In the meantime, the VCDC team plans to start predevelopment work on the second phase of its Fifth Street project: new infill developments on either side of the 709 building and on the 712 corner lot. A third phase will tackle renovations in existing buildings across the street, Miller said. All together, the team is looking to renovate or build eight buildings, bringing about 35 residential units and five commercial units to Fifth Street, in the next five years.
The project has its challenges, Miller said. The internal staircase in the 709 building collapsed due to water damage from roof leaks, so stabilization work had to be done immediately. Historic tax credits are a “game changer,” he said, to make the numbers work in difficult building renovations, along with grant funding from the Governor’s Workforce Housing Investment Program and below-market financing from VCDC’s lending arm.
“The value of reviving historic corridors is immeasurable in my mind,” Miller said in an email. “All this will come in place of the empty lots and deteriorated vacant buildings which if left long enough could ultimately be developed into something that doesn’t match the local scale of the neighborhood. We and many of our supporters feel that it is important we build back and renovate these buildings in a way that allows for density and moderate rents while matching what has always been there for this community.”
In that sense, Miller said, community engagement is just as crucial as making construction plans and securing funding. The VCDC team has attended local events and collaborated with neighborhood groups and the Fifth Street Community Development Corporation — and plans to continue to do so — to ensure that residents’ ideas and needs are understood in the redevelopment process.

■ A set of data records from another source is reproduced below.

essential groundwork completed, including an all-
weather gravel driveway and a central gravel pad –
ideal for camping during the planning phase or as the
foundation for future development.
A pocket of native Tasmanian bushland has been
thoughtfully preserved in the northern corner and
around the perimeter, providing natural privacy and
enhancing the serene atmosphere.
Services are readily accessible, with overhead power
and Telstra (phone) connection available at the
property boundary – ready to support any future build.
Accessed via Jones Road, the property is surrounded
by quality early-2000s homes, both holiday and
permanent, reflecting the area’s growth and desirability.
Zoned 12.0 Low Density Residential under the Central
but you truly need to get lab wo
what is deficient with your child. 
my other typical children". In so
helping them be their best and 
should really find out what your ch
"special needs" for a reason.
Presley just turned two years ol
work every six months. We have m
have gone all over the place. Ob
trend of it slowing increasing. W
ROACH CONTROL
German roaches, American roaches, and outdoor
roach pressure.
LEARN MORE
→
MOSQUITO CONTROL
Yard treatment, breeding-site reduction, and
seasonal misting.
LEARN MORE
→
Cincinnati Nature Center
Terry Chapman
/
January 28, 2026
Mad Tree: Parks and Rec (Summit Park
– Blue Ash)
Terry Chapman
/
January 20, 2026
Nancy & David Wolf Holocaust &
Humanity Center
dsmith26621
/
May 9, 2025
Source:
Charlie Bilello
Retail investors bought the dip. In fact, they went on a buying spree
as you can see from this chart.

Calfee said community engagement comes down to “being really good neighbors” and forming strong relationships with the residents and business owners across the street, next door and around the corner.
The pattern of reuse has been seen elsewhere on Fifth Street in recent years, including at a former auto shop that was converted into a co-working space, Upshur said. Today, a walk down Fifth Street can include a taco at Uno Mas, a sweet treat at Hill City Donuts and more for local shoppers, she said.

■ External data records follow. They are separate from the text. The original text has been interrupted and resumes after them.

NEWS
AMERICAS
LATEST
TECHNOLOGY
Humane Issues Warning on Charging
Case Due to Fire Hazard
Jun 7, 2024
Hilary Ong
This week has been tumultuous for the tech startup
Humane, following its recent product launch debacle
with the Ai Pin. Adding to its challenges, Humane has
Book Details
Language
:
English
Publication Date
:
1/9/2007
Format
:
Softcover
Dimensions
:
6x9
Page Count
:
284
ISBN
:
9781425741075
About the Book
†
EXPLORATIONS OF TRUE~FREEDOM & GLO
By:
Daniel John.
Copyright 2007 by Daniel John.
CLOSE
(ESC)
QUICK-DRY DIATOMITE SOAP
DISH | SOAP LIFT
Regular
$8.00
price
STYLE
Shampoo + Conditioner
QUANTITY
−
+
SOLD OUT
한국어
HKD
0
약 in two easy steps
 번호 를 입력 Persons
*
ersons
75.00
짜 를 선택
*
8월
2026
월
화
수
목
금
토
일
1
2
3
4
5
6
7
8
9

And the reuse pattern holds throughout the rest of downtown and Lynchburg’s older neighborhoods, she said, as former factories and warehouses of Lynchburg’s industrial age are converted for modern use. Penny Lane Properties alone has built or restored about 100,000 square feet of real estate since it was founded in 2009, according to its website, creating space for businesses such as Bacon Street Bagels, Super Rad Arcade Bar and Golf Park Coffee Co.

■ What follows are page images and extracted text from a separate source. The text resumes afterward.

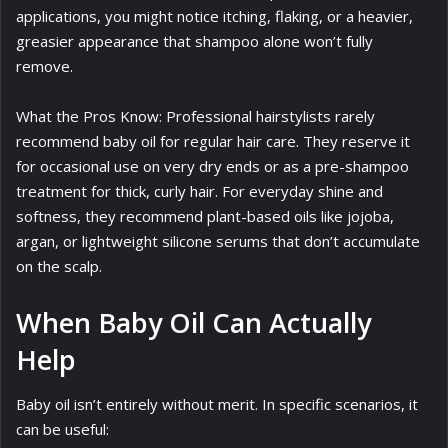
applications, you might notice itching, flaking, or a heavier,
greasier appearance that shampoo alone won’t fully
remove.
What the Pros Know: Professional hairstylists rarely
recommend baby oil for regular hair care. They reserve it
for occasional use on very dry ends or as a pre-shampoo
treatment for thick, curly hair. For everyday shine and
softness, they recommend plant-based oils like jojoba,
argan, or lightweight silicone serums that don’t accumulate
on the scalp.
When Baby Oil Can Actually
Help
Baby oil isn’t entirely without merit. In specific scenarios, it
can be useful:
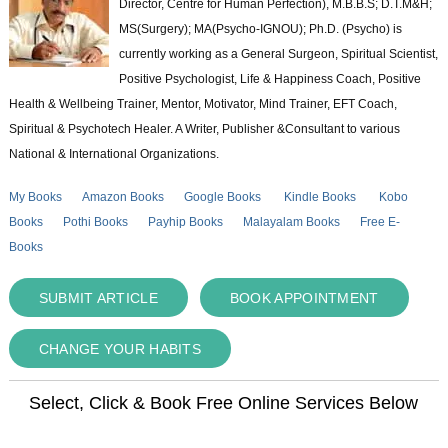
Director, Centre for Human Perfection), M.B.B.S; D.T.M&H;
MS(Surgery); MA(Psycho-IGNOU); Ph.D. (Psycho) is
currently working as a General Surgeon, Spiritual Scientist,
Positive Psychologist, Life & Happiness Coach, Positive
Health & Wellbeing Trainer, Mentor, Motivator, Mind Trainer, EFT Coach,
Spiritual & Psychotech Healer. A Writer, Publisher &Consultant to various
National & International Organizations.
My Books
Amazon Books
Google Books
Kindle Books
Kobo
Books
Pothi Books
Payhip Books
Malayalam Books
Free E-
Books
SUBMIT ARTICLE
BOOK APPOINTMENT
CHANGE YOUR HABITS
Select, Click & Book Free Online Services Below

In Lynchburg, “we don’t have the open land that counties around us have. We’re old, we’ve been around for a really, really long time, and our neighborhoods have their own personalities because they’ve all got a history,” Upshur said. “So we want to reuse that space wherever we can.”
Buildings renovated into housing and commercial spaces are especially helpful for the city’s economic growth, Upshur said, as they put vacant spaces back on tax rolls and attract new people to live, work and spend money in Lynchburg.
Historic building rehabilitations have been a steady trend for about 20 years, Upshur said, when the Virginia Historic Rehabilitation Tax Credit program began gaining traction and prompted “light bulbs to go off in the heads of developers.”
Delaney said the tax credit process is reassuring to historians like him because it “guarantees that somebody is not going to do something radical to a building that totally loses its original character.”
“Given the choice of demolition versus rehabilitation for a new purpose, it’s hard to say that the rehab is worse,” he said. “These reuses are good for the historic fabric of the city, and in the end, it leads to some property being saved.”
Even so, Hunter said, the spirit of Fifth Street as it once was can’t be resurrected.
“It’s not the same. It will never be the same,” she said of Fifth Street, now that new developments are taking root. “I know that the history that I remember will never come back.”